In short: AT&T expanded the availability of its 5G Evolution network to 99 new markets across the United States, the company said earlier this week. The chart-map combo below lists all cities whose residents now have access to what's essentially a 4G LTE network, albeit designed in a way that will facilitate the eventual 5G upgrade AT&T is planning to perform. Thirteen devices sold by AT&T can currently communicate with the firm's latest network tech, with the best sellers on that list being the Samsung Galaxy S8, Galaxy S9, LG V30, V35 ThinQ, Motorola Z2 Force Edition, and the Netgear Nighthawk Mobile Router. The incoming LG V40 ThinQ will be able to leverage the technology as well.
Background: AT&T faced significant criticism due to its decision to advertise the new network as a "5G" affair given how the service is based on existing 4G LTE standards. The carrier remains adamant that moniker is self-explanatory and clearly points to the fact that the network in question has been designed with 5G upgrades in mind. AT&T is expected to win the mobile 5G race in the United States by launching an experimental wireless service across twelve cities later this year. While Verizon is technically already offering a commercial 5G solution since Monday, its service is a fixed wireless access affair, meaning it's a broadband alternative and not a new cellular network.

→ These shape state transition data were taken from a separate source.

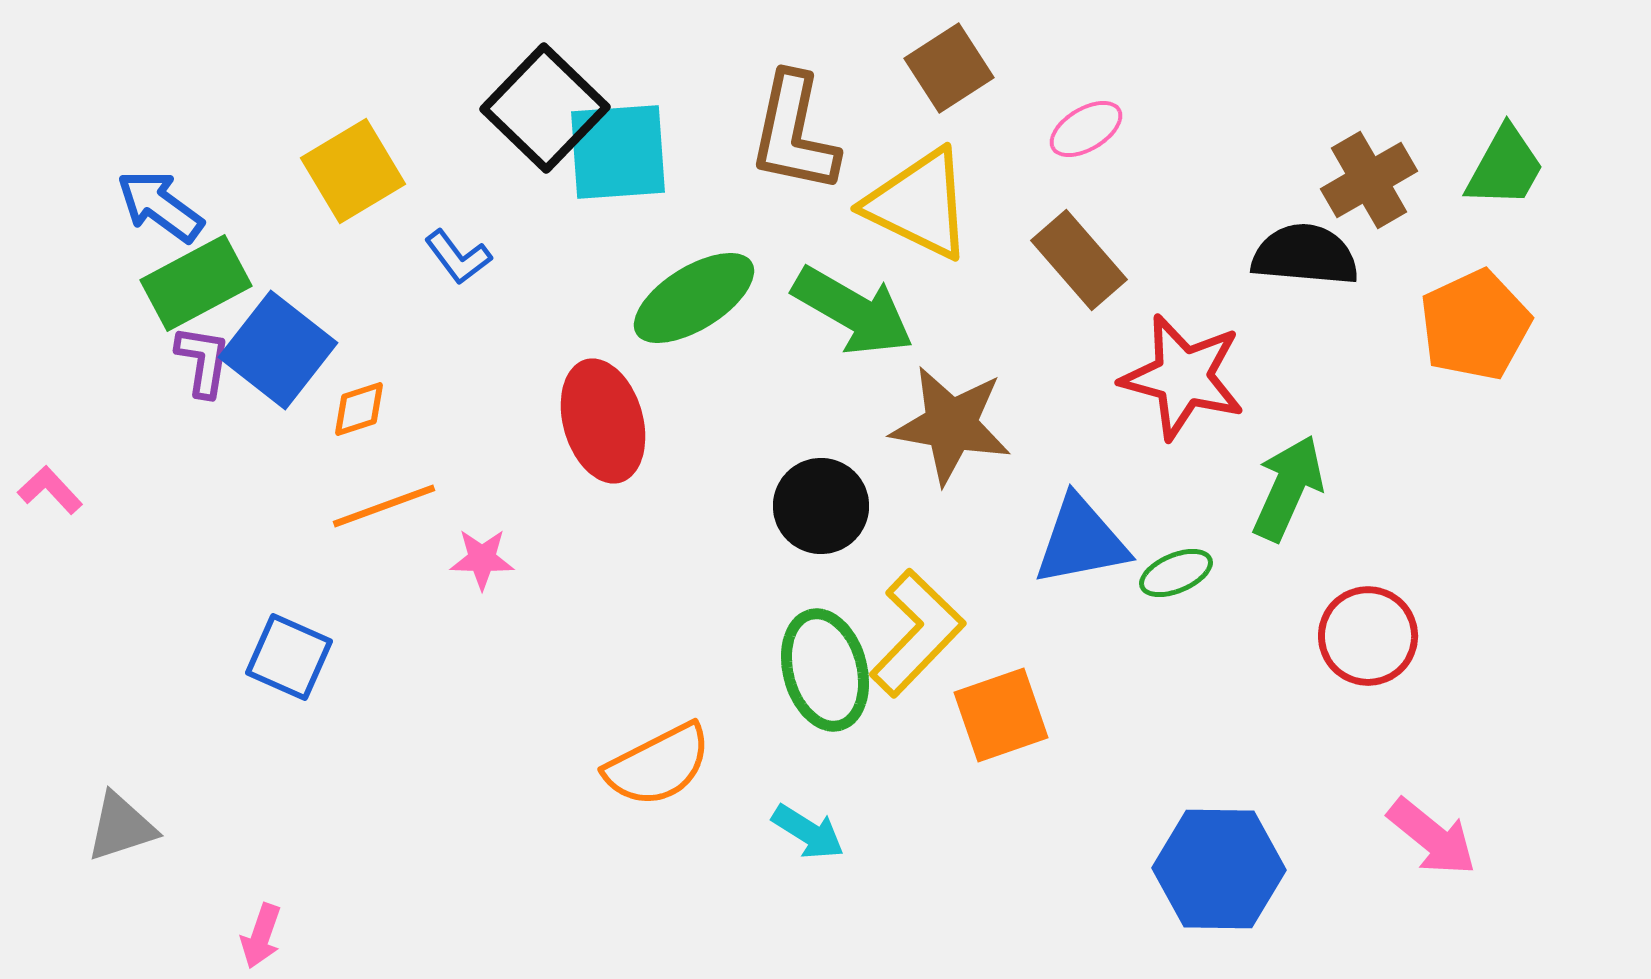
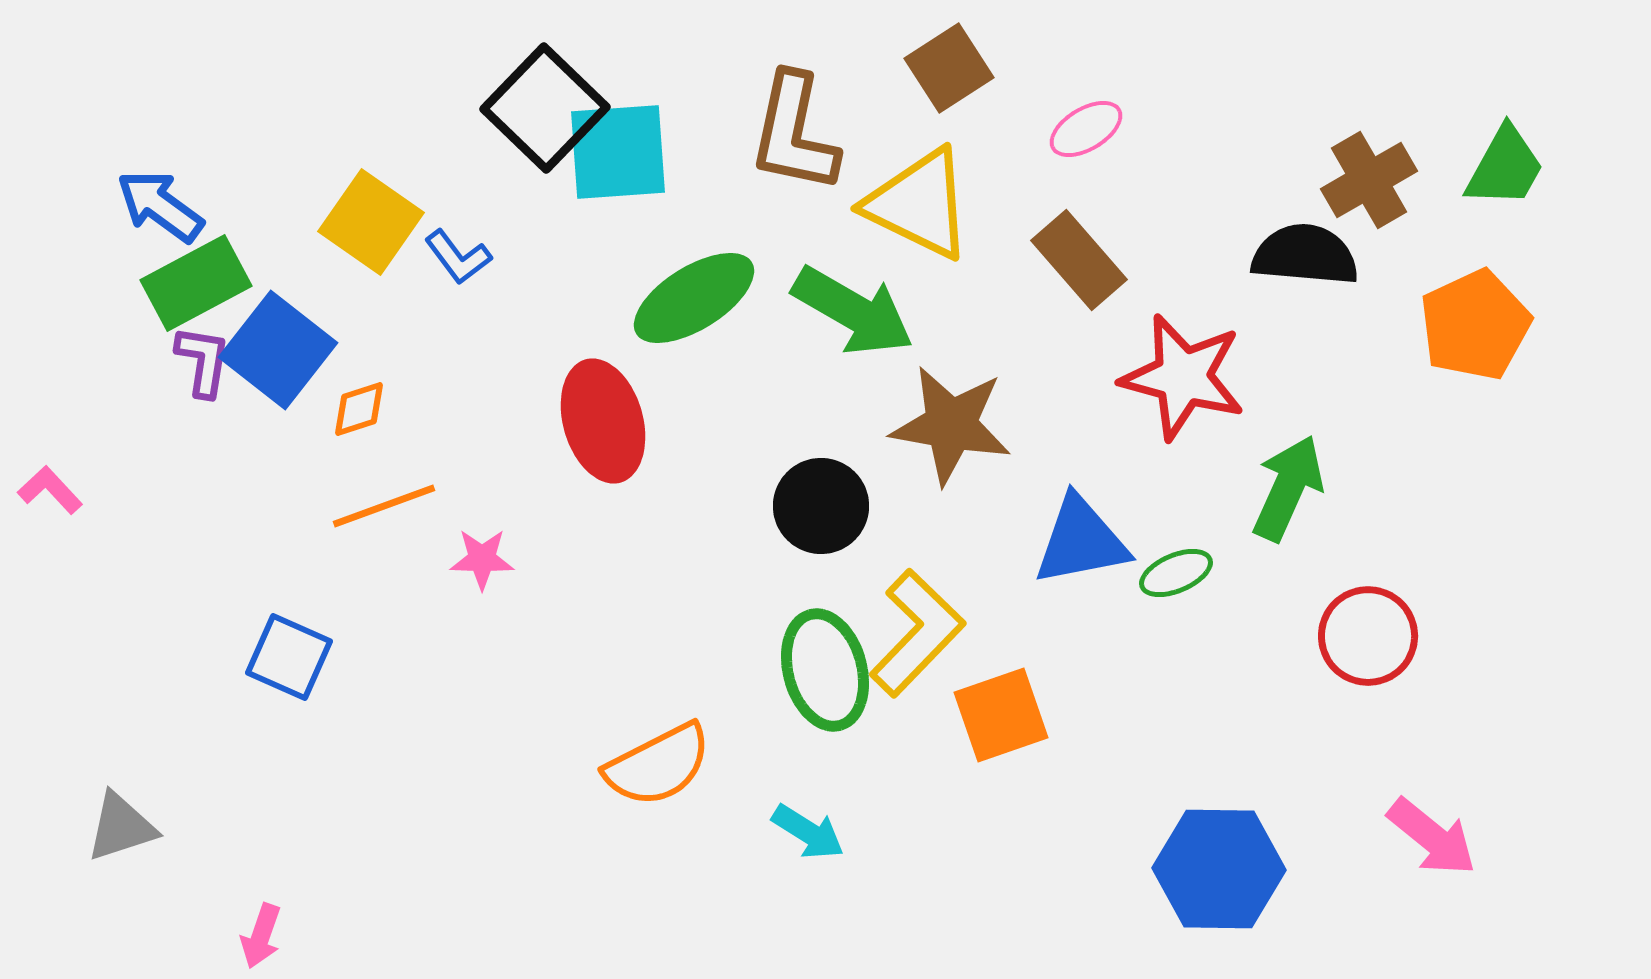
yellow square at (353, 171): moved 18 px right, 51 px down; rotated 24 degrees counterclockwise
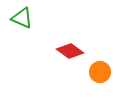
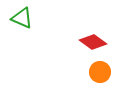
red diamond: moved 23 px right, 9 px up
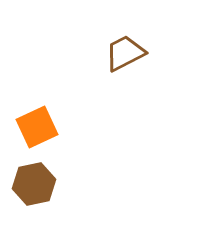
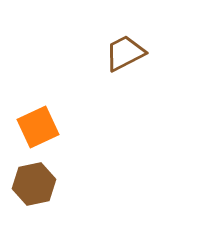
orange square: moved 1 px right
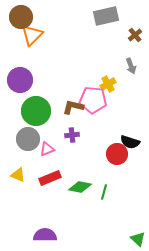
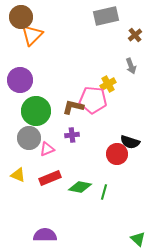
gray circle: moved 1 px right, 1 px up
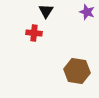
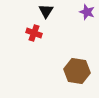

Likewise, as it's based on proprietary standards, Verizon's 5G Home network is hardly scalable and won't be the basis for the firm's mobile 5G network scheduled to start rolling out next year, relying on non-standalone standards from the 3GPP.
Impact: Despite criticism about misleading marketing, the expansion of 5G Evolution suggests AT&T remains on course to offer the first cellular 5G service in the U.S. While early adopters will have to rely on "pucks" — hotspots — to communicate with the network this fall, the first 5G-enabled Android smartphones are set to launch in the country early next year and should allow consumers to take full advantage of AT&T's latest wireless advancements.